───── Source extract ─────

Free Lunch for Stabilizing Rectified Flow Inversion¶
Conference: ICLR 2026 arXiv: 2602.11850 Code: None Area: Diffusion Models / Image Editing Keywords: Rectified Flow, Inversion Stability, Proximal-Mean Inversion, Image Editing, Velocity Field Correction
TL;DR¶
This paper proposes PMI (Proximal-Mean Inversion) and mimic-CFG, two training-free methods that stabilize Rectified Flow inversion by applying proximal gradient correction toward the historical mean of the velocity field. On PIE-Bench, both methods achieve state-of-the-art reconstruction and editing quality with fewer NFEs.
Background & Motivation¶
Background: Rectified Flow (RF) models (e.g., FLUX, Wan) have emerged as strong alternatives to conventional diffusion models. Their approximately constant velocity fields enable faster and more stable sampling, and their training-free inversion capability supports downstream tasks such as reconstruction and editing.

───── Data listing ─────

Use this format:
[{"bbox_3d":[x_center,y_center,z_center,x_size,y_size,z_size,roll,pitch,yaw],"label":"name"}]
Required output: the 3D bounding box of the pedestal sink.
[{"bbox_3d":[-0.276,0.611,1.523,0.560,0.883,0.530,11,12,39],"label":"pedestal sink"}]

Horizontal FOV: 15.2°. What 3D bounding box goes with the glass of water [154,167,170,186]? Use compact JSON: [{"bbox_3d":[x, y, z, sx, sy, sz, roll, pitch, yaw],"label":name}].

─────
───── Data listing ─────

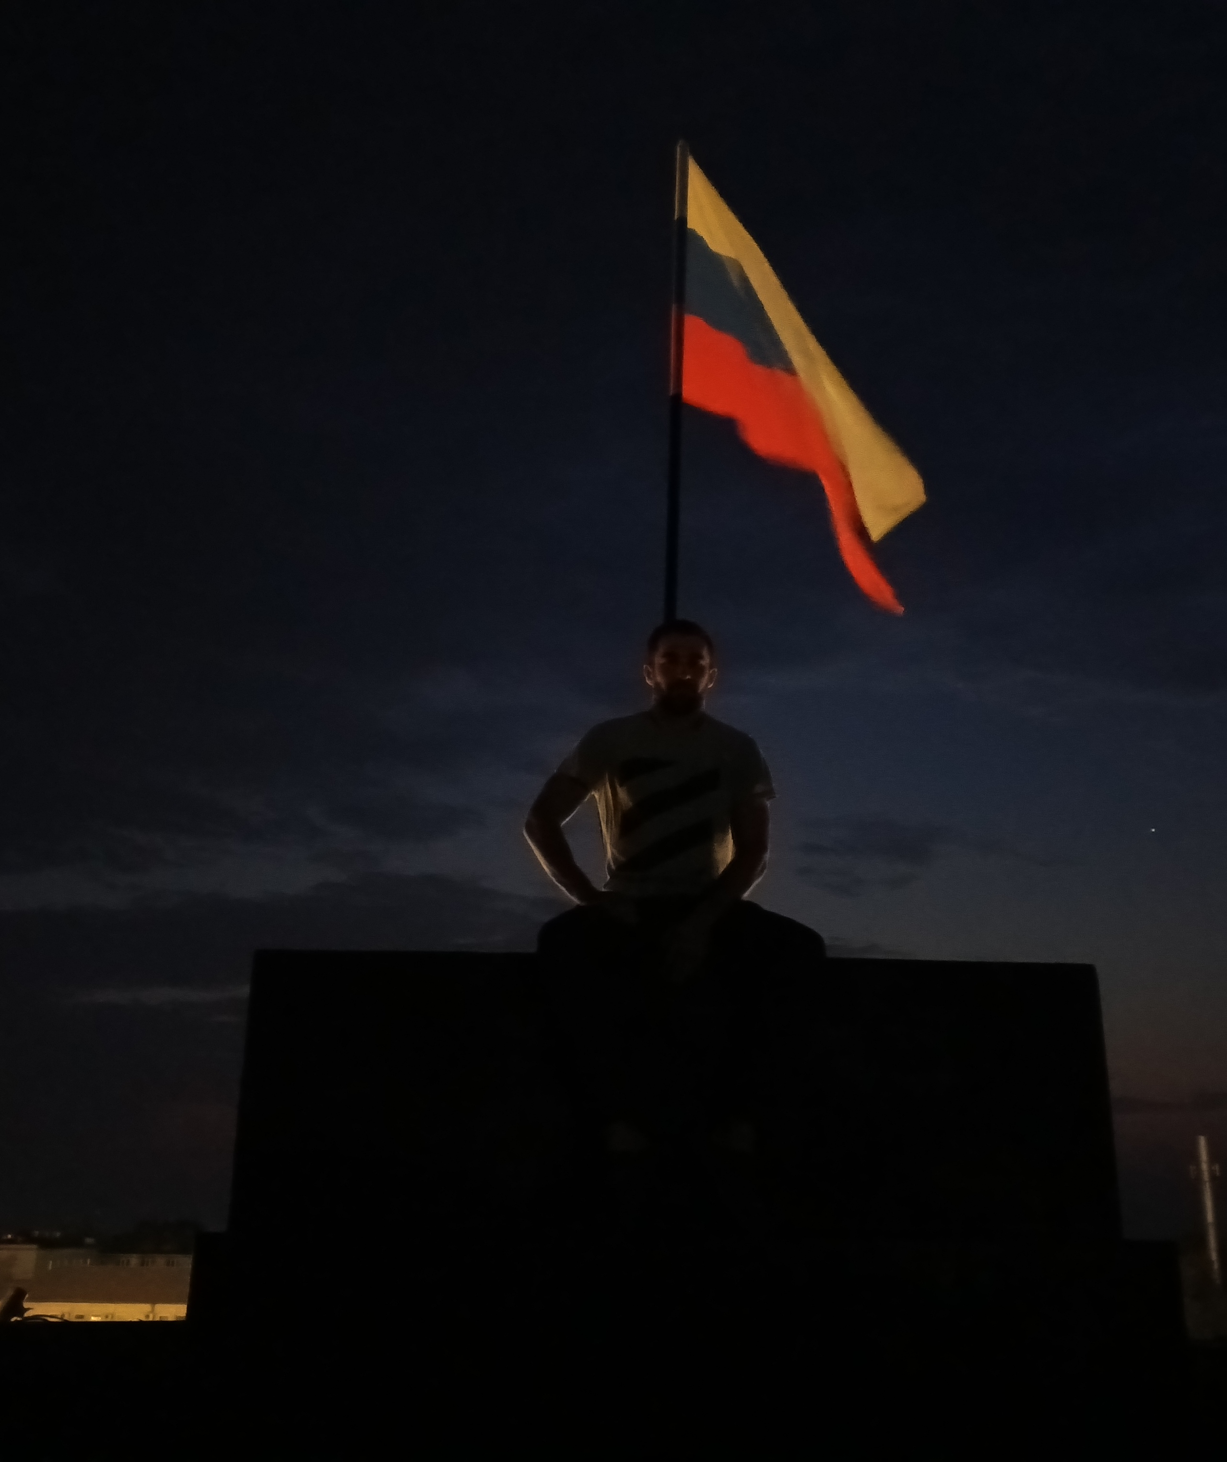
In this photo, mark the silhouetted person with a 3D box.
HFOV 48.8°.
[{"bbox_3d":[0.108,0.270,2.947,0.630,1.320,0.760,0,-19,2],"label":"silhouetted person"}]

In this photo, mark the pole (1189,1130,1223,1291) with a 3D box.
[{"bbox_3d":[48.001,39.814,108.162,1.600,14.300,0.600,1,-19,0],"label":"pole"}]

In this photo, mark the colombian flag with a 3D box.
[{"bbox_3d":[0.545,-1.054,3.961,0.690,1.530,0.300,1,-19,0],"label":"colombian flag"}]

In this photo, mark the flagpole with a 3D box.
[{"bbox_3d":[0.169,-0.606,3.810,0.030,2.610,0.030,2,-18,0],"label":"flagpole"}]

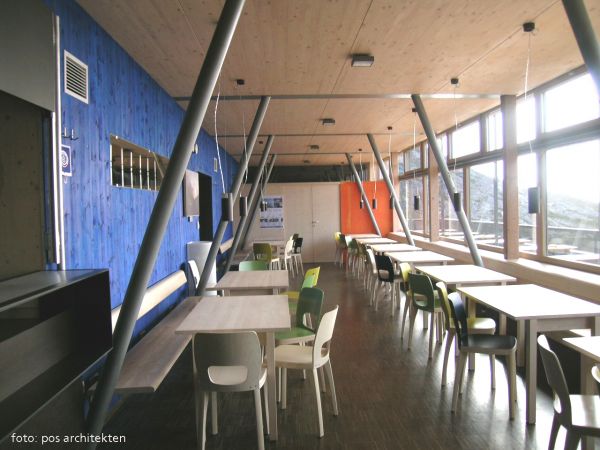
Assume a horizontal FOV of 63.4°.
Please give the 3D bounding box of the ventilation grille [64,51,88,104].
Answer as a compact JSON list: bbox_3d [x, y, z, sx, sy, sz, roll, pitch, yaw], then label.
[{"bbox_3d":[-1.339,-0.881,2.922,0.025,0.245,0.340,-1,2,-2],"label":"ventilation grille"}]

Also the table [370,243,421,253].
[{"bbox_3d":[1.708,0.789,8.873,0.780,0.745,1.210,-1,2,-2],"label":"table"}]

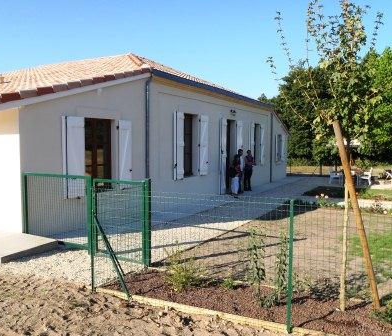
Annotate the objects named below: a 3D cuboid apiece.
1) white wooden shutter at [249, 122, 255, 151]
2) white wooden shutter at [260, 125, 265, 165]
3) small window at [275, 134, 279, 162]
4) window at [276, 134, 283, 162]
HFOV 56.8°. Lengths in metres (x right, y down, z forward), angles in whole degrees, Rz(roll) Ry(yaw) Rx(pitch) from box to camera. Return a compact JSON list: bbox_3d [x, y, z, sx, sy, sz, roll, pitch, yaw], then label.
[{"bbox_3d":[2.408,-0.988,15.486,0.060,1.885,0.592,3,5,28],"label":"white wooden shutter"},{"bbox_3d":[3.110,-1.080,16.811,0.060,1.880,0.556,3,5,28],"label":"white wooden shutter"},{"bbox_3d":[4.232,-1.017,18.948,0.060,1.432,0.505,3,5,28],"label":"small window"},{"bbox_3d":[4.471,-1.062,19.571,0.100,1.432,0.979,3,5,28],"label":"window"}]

─────

**Exercise instructions:**
Echo the stretch of the Rectified Flow inversion text from "Background & Motivation¶" through "reconstruction and editing.", word for word. Work only from the Rectified Flow inversion text.

**Exercise answer:**
Background & Motivation¶
Background: Rectified Flow (RF) models (e.g., FLUX, Wan) have emerged as strong alternatives to conventional diffusion models. Their approximately constant velocity fields enable faster and more stable sampling, and their training-free inversion capability supports downstream tasks such as reconstruction and editing.